Among patients with circannual seizure cycles, there was a weak to moderate tendency for seizures to occur during one of the four seasons. There was no overall trend toward seizure onset in one season among this group.

Among patients with multidien seizure cycles, investigators identified five patterns of interictal epileptiform activity fluctuations. One pattern had irregular periodicity, and the others reached peak periodicity at 7, 15, 20, and 30 days. For some patients, one or more periodicities occurred. For most patients, electrographic or self-reported seizures tended to occur on the rising phase of the interictal epileptiform activity cycle. Interictal epileptiform activity increased on days around seizures.

Results showed there were five main seizure peak times among patients with circadian seizure cycles: midnight, 3:00 a.m., 9:00 a.m., 2:00 p.m., and 6:00 p.m. These findings corroborate the observations of previous investigations, the researchers noted. Hourly interictal epileptiform activity peaked during the night, regardless of peak seizure time.

“Although the neurostimulation device offers us a unique opportunity to investigate electrographic seizure activity quantitatively, the generalizability of our study is limited to the patient cohort that we studied,” said Dr. Fan. “The study findings are limited to patients with neurostimulation devices used for intractable focal epilepsies.”

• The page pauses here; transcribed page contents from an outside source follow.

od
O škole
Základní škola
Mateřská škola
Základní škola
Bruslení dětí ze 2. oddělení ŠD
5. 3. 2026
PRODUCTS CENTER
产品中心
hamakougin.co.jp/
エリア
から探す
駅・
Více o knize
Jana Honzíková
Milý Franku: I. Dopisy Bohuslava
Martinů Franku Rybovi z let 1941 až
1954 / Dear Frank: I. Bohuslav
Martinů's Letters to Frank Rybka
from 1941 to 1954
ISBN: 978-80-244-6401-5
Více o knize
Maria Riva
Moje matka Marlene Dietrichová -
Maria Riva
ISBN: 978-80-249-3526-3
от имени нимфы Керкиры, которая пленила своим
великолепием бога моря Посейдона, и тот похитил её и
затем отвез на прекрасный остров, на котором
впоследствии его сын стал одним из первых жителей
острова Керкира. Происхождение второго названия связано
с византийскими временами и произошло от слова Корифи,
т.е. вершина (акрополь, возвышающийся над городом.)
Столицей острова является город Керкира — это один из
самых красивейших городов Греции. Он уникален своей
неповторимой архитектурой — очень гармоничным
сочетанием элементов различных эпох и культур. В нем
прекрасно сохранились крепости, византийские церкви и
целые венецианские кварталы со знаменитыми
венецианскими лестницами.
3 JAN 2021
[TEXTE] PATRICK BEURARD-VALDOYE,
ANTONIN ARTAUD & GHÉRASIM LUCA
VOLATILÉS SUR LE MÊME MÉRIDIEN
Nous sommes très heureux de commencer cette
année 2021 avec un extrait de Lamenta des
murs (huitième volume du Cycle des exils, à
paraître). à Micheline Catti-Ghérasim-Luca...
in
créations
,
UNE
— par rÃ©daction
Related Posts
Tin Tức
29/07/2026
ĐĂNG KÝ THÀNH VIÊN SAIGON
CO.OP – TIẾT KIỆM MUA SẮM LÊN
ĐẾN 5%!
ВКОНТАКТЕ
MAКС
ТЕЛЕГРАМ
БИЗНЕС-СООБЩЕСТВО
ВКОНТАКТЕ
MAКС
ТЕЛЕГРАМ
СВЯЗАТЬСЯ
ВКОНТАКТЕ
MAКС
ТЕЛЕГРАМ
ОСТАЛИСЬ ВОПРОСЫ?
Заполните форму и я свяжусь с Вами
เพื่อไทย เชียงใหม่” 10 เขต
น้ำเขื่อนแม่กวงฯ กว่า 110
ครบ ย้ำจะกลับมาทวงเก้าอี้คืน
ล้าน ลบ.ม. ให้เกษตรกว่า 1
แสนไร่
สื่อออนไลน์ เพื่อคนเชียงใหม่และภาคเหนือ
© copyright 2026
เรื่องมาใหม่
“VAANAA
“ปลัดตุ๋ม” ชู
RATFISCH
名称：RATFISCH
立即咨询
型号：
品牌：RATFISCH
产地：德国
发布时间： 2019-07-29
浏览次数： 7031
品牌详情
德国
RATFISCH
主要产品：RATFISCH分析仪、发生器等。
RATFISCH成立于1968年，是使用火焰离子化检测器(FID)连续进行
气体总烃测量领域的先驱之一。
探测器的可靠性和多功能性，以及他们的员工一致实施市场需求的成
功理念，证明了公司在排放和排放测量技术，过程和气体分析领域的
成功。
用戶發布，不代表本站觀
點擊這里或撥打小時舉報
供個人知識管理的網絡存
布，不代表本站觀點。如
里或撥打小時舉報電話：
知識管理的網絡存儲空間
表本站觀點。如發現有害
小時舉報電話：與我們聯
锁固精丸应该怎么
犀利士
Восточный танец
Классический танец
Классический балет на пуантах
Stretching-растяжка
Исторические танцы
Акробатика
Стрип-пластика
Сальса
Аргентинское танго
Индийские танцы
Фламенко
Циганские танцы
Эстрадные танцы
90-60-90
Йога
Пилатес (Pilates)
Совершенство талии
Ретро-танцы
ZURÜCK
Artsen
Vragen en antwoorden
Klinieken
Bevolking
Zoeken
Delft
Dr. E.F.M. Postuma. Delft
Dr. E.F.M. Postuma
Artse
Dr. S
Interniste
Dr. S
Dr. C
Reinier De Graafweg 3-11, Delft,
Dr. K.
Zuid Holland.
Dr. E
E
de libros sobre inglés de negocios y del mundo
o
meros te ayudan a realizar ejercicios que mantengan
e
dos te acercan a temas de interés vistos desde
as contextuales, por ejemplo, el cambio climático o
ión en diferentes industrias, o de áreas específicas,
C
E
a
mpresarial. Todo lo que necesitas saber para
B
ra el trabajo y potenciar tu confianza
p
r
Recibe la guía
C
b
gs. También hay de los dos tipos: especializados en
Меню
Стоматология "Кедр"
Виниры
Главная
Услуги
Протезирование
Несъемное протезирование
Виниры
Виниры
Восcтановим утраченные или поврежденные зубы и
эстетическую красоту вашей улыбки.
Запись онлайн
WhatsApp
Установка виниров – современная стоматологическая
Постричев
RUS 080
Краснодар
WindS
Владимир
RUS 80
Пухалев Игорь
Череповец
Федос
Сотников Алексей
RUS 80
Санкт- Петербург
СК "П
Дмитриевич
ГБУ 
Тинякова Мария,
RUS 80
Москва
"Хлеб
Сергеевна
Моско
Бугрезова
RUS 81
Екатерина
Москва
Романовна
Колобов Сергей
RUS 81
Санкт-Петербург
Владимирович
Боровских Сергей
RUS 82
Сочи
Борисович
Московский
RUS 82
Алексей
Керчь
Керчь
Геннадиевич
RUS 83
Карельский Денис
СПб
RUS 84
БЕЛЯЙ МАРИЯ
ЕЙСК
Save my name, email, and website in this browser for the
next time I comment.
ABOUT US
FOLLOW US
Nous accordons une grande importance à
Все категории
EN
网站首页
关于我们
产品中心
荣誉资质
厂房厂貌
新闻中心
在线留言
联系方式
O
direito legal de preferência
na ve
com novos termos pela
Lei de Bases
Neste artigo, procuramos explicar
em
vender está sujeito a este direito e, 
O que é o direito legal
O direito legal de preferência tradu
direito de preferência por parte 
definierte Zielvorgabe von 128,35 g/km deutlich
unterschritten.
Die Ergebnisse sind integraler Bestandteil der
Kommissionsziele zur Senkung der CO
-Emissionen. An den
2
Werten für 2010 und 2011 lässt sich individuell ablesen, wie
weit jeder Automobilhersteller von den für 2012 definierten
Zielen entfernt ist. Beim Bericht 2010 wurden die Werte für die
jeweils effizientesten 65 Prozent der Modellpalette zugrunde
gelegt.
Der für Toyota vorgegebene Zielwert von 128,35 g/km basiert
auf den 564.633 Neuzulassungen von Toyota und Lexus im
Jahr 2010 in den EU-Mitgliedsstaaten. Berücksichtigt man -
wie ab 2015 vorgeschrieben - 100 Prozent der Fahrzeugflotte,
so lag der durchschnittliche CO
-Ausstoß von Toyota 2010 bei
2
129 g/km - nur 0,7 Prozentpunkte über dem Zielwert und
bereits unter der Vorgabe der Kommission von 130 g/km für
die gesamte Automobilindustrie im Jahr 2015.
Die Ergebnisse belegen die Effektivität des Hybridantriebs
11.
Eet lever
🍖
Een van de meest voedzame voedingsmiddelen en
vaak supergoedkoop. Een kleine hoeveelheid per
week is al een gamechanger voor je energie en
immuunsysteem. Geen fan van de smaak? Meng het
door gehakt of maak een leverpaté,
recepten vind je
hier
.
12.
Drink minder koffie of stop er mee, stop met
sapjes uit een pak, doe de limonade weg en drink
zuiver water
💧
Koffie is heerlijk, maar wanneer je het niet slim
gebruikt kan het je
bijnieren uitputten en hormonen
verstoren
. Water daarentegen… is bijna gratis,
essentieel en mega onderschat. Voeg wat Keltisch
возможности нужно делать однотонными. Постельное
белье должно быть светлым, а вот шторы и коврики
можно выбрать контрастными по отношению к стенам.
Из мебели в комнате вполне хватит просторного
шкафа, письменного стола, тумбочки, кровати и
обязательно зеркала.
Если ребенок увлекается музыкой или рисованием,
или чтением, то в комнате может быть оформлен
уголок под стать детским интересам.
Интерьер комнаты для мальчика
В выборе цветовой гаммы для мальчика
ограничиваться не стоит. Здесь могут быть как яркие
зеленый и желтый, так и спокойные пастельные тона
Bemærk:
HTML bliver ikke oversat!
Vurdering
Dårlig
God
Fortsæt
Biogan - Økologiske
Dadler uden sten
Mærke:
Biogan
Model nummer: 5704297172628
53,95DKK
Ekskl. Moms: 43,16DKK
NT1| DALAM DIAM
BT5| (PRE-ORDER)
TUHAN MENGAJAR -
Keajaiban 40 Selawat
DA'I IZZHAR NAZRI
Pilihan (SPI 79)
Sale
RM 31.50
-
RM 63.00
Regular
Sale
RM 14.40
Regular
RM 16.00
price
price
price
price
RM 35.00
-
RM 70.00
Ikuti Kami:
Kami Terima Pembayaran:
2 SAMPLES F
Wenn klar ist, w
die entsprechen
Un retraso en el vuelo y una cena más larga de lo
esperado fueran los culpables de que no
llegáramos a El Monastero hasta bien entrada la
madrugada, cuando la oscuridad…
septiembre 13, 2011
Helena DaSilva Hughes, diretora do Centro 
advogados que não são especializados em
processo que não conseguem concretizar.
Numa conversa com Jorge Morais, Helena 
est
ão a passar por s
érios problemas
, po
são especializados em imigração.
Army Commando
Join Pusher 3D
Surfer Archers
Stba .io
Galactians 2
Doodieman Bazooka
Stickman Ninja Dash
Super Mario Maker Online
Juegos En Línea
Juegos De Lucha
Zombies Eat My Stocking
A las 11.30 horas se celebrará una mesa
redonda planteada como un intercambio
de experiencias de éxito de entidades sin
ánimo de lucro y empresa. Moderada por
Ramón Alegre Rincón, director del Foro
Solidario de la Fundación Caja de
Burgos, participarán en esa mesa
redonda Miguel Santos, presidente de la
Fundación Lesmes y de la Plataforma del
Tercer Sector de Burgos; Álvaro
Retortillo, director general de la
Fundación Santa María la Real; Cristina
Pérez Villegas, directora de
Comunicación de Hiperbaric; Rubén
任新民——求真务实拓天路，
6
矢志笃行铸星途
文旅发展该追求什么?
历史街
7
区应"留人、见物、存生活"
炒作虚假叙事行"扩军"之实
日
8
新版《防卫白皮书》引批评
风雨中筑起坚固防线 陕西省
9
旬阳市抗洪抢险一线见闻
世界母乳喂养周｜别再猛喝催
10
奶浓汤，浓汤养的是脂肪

The results support patients’ impressions that their seizures occur in a cyclical pattern.

“Ultimately, these findings will be helpful for developing models to aid with seizure forecasting and prediction in order to help reduce the uncertainty of seizure timing for patients with epilepsy,” said Dr. Fan.

“Other implications include optimizing the timing for patients to be admitted into the hospital for seizure characterization based on their seizure chronotype, or possibly tailoring a medication regimen in accordance with a patient’s seizure cycles,” she added.